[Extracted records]
○ ○ ○ ○ ○

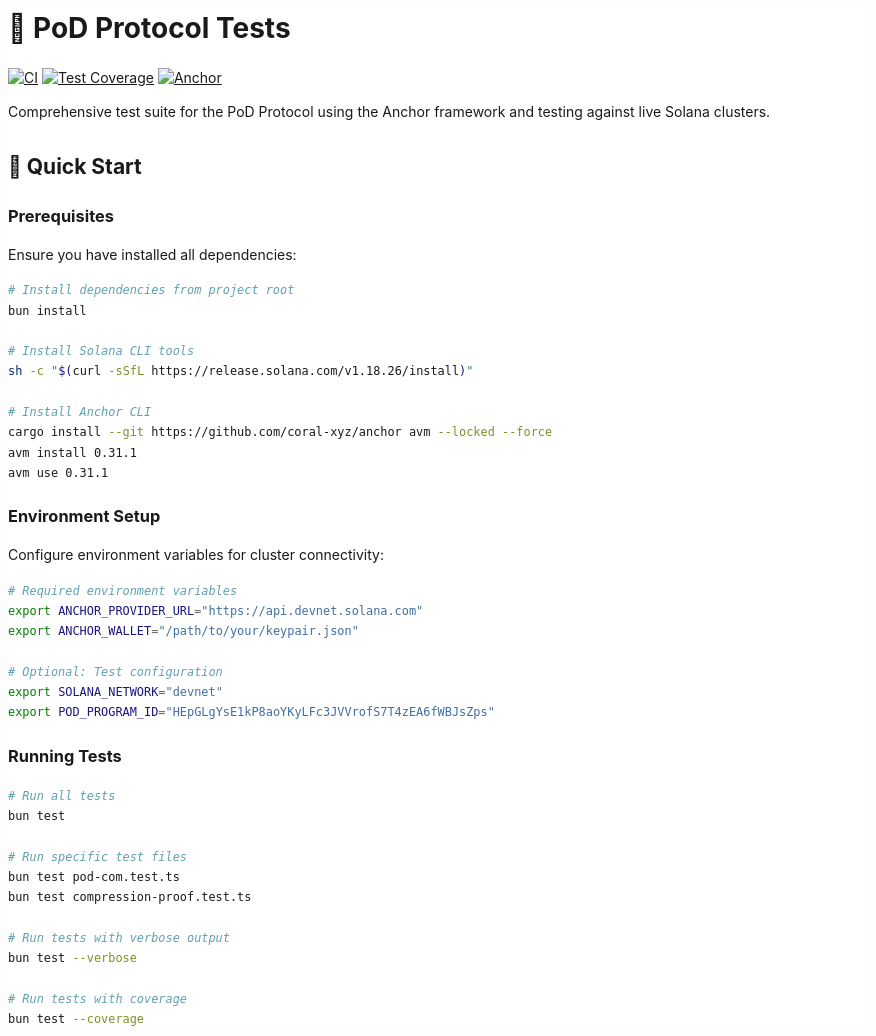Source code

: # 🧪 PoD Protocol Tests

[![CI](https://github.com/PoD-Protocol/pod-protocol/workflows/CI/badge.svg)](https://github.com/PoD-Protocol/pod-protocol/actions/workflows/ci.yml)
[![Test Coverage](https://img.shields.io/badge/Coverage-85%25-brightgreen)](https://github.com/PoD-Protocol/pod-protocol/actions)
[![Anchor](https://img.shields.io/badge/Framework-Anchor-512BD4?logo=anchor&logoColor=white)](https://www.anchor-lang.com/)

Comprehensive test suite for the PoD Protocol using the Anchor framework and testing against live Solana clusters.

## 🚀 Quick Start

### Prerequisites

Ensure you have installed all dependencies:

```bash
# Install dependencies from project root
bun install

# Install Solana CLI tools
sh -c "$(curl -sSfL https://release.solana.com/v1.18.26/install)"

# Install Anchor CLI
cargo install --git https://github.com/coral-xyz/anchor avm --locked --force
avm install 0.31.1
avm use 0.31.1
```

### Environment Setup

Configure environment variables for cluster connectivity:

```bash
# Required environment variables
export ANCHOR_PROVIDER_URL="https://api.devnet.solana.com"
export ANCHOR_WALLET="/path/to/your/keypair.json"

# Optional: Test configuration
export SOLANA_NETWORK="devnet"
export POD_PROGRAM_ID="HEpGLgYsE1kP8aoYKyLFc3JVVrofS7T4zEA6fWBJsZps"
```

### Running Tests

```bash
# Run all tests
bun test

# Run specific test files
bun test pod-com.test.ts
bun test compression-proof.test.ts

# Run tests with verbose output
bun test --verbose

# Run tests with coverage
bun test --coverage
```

○ ○ ○ ○ ○

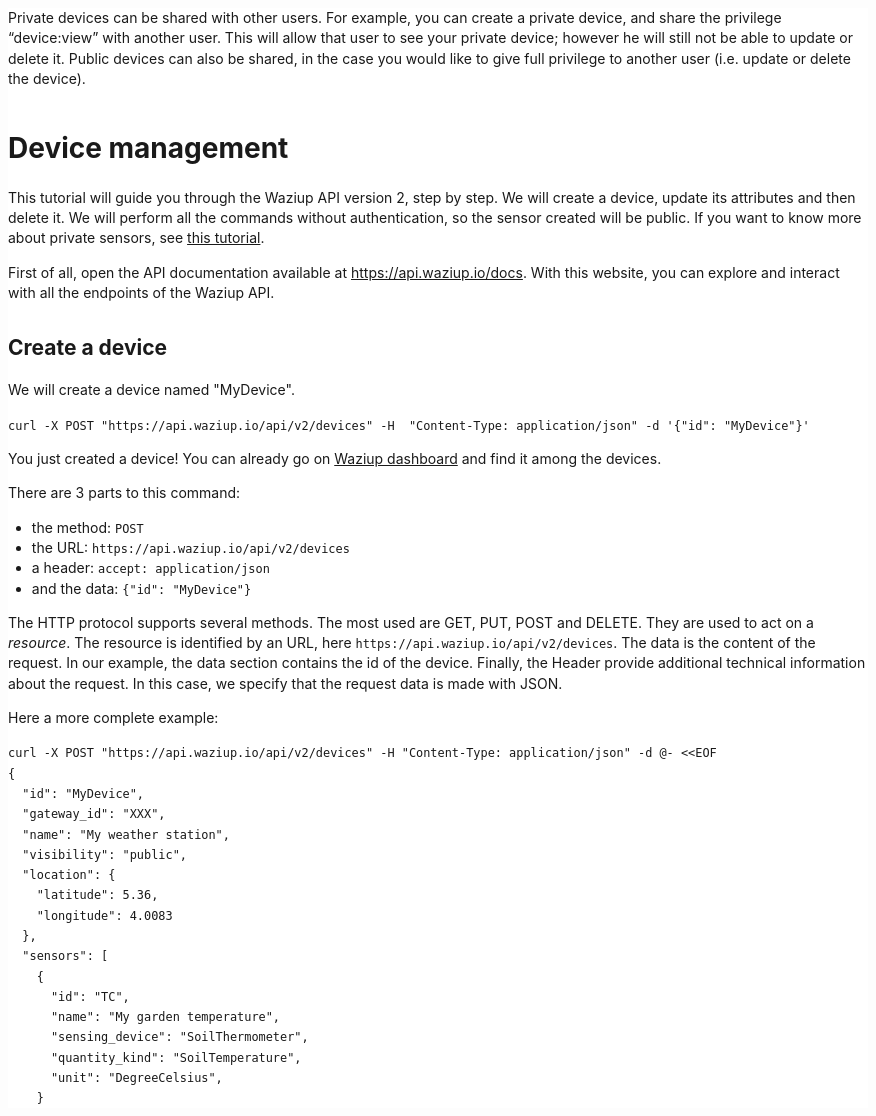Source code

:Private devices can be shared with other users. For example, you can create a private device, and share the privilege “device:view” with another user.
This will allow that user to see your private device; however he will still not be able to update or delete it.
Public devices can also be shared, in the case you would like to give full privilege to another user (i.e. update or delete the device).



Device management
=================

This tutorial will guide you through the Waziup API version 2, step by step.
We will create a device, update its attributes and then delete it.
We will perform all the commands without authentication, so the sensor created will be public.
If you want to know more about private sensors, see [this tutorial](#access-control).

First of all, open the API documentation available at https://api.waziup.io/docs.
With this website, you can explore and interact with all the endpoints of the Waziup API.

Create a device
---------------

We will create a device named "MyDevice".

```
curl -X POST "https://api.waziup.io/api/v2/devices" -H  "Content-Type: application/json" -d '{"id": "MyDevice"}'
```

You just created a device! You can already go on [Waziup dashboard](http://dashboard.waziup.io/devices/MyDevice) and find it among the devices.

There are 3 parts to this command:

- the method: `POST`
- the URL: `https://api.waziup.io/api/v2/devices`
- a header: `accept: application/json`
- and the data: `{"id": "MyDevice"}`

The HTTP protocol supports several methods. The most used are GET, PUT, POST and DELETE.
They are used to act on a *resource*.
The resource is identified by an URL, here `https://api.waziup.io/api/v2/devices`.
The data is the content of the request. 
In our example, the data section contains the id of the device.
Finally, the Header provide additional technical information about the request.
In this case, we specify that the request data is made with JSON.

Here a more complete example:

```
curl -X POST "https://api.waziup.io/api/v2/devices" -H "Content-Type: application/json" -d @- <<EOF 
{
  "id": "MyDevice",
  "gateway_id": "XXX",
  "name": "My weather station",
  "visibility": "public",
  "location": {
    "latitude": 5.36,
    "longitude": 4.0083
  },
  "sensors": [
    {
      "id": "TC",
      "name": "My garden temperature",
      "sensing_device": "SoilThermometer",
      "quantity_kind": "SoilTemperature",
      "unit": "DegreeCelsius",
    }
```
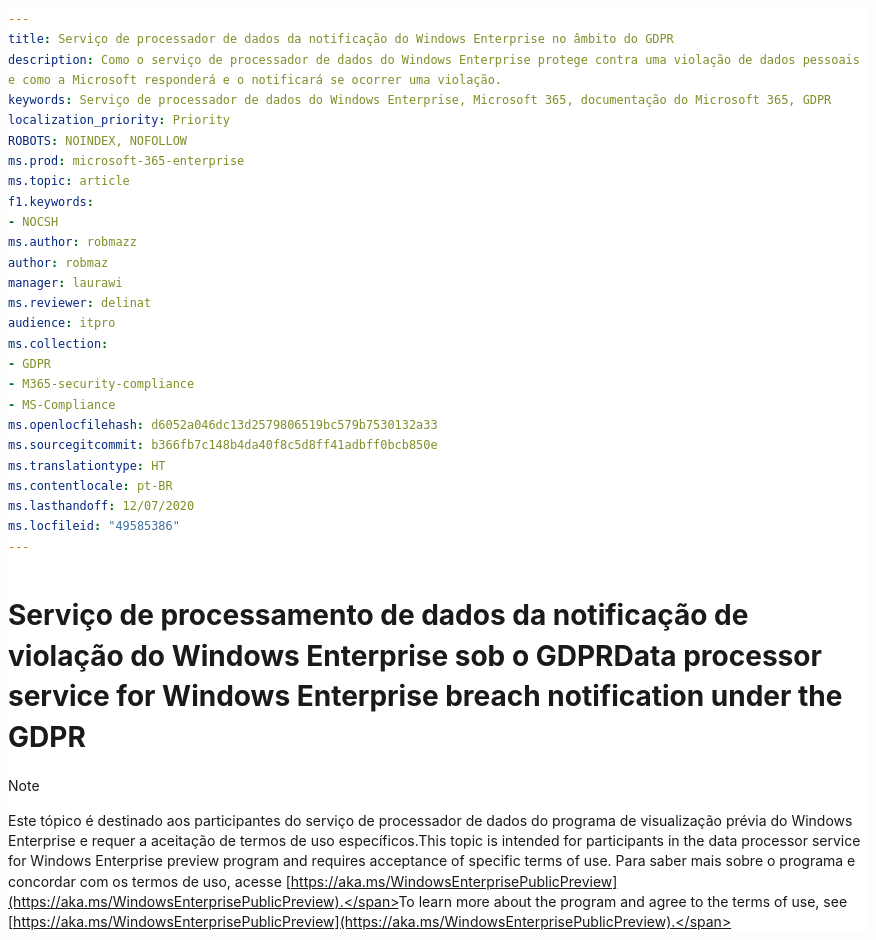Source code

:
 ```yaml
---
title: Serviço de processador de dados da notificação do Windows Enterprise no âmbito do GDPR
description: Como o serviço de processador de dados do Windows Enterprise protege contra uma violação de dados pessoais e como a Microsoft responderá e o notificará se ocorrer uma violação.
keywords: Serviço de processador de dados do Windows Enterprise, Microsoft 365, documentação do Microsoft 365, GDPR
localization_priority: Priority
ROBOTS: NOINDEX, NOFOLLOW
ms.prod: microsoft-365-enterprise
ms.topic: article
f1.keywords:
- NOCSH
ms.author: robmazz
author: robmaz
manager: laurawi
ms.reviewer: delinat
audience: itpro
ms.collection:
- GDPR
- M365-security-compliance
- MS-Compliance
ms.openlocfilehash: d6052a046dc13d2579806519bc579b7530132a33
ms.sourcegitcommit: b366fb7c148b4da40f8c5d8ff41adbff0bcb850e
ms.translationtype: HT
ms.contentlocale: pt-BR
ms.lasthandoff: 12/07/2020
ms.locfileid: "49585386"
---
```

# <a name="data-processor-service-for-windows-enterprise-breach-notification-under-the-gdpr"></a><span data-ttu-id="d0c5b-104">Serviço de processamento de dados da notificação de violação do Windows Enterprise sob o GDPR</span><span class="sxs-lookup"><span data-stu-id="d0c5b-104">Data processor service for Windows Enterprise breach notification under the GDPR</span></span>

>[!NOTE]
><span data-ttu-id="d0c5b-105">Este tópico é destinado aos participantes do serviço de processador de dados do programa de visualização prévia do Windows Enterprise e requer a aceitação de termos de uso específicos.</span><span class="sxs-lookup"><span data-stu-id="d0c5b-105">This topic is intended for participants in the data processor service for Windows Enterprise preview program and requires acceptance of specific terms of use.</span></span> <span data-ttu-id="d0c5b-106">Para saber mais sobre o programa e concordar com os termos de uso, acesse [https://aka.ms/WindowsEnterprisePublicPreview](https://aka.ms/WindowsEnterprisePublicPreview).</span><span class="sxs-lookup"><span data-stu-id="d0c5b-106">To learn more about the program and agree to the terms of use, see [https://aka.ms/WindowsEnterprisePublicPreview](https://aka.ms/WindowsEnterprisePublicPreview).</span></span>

○ ○ ○ ○ ○

EXERCISE AIM: Each line in the records that carries "your" must be copied out.

EXERCISE OUTPUT:
export ANCHOR_WALLET="/path/to/your/keypair.json"
This will allow that user to see your private device; however he will still not be able to update or delete it.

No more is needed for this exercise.